Os intelectuais imaginam que em um sistema socialista, especialistas e tecnocratas como eles (ou como eles se consideram) estarão claramente no comando. Na verdade, é claro, os intelectuais estão errados em dois pontos: primeiro, as pessoas que criam valor merecem receber mais do que as pessoas que podem citar “grandes pensadores” literalmente, especialmente porque temos o Google. Mas, mais importante, não há um único caso na história de governos socialistas, o tipo real de governo que governa as nações, que nos faça pensar que alguém, exceto bandidos agressivos e autocratas, estará no controle. Como observou Hayek, “os piores chegam ao poder” no socialismo. Os intelectuais são presos e fuzilados.

Para ser justo, porém, os intelectuais são inteligentes. Por que eles se apaixonam repetidamente por essa ilusão sedutora? Eu estava ouvindo Bob Dylan outro dia e de repente fiquei impressionado com parte de sua letra que eu tinha ouvido mil vezes, mas nunca realmente entendi. Em sua canção de 1963, “Blowin' in the Wind”, Dylan pergunta: “Sim, e quantas vezes as balas de canhão devem voar antes de serem banidas para sempre?” Como você vai impor a proibição de balas de canhão, se ninguém tem balas de canhão?

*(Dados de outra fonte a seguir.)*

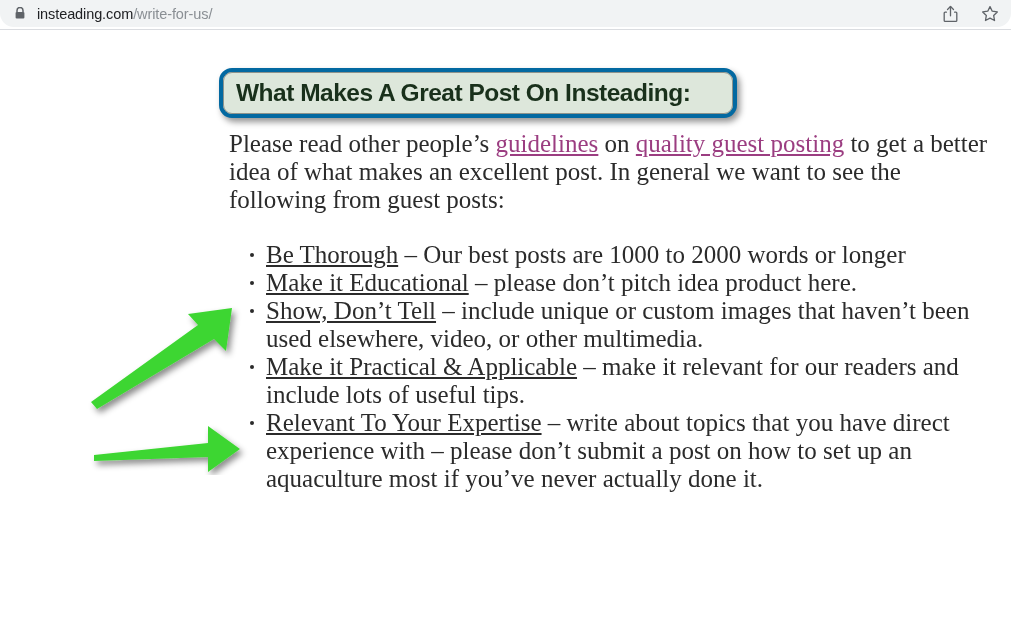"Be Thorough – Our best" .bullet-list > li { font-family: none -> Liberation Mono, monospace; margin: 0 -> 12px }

A resposta parece ser que as pessoas boas, as pessoas inteligentes, os intelectuais, eles terão as balas de canhão e vão impor a proibição ao resto de nós. Os libertários tendem a pensar que o direito de autodefesa pertence aos indivíduos; os intelectuais pensam que se tirarmos de todos a capacidade de se defender, de modo que o poder se concentre entre os intelectuais, então o problema estará resolvido. E como o capitalismo difunde o poder entre as muitas pessoas que adquirem riqueza, o capitalismo deve ser substituído por um sistema que concentra o poder.  

Podemos resumir a isso: no capitalismo, a riqueza é o poder sobre os bens e serviços que eu quero. Esse tipo de poder não é “soma zero”, porque eu posso ter, você pode ter e Al Czervik pode ter. Al Czervik pode ter mais do que você e eu, mas todos podemos ser prósperos.

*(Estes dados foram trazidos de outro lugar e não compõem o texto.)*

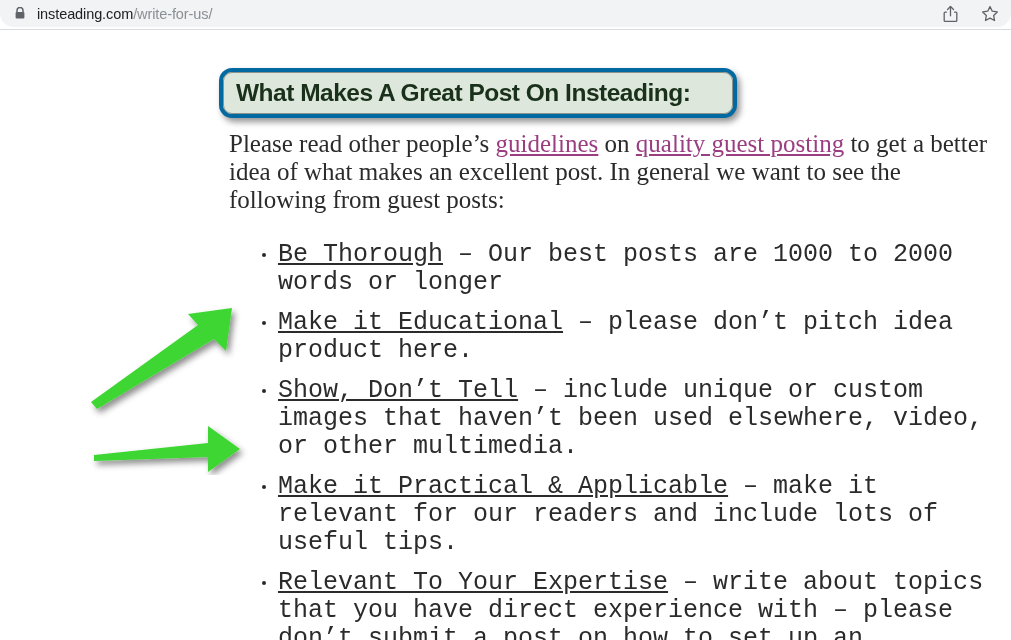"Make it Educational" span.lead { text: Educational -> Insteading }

Os intelectuais, no entanto, favorecem o socialismo, que inverte a cadeia natural. Enquanto no capitalismo a riqueza o torna poderoso e capaz de comprar o que quiser, no socialismo é o poder que o torna rico. Os apparatchiks do partido e os funcionários tecnocráticos têm um poder enorme para tomar decisões de produção e distribuição. Mas o poder, com o que quero dizer o poder político, é sempre de soma zero: se a elite intelectual o tem, você e eu não o temos. E Al Czervik está dirigindo um caminhão de lixo, porque insultou um intelectual no 4° ano e o intelectual contou a seu pai, o chefe do partido. Sob o socialismo, a propriedade estatal e o controle das empresas, a avaliação comparativa do status torna-se importante. Se eu sou poderoso, você não é. O socialismo é uma forma de criar inveja no sistema, na suposição de que as elites – “pessoas educadas, como eu” – sairão por cima. 

Sobre o autor

Michael Munger

É diretor do programa de filosofia, política e economia da Duke University. Ele é ex-presidente da Public Choice Society.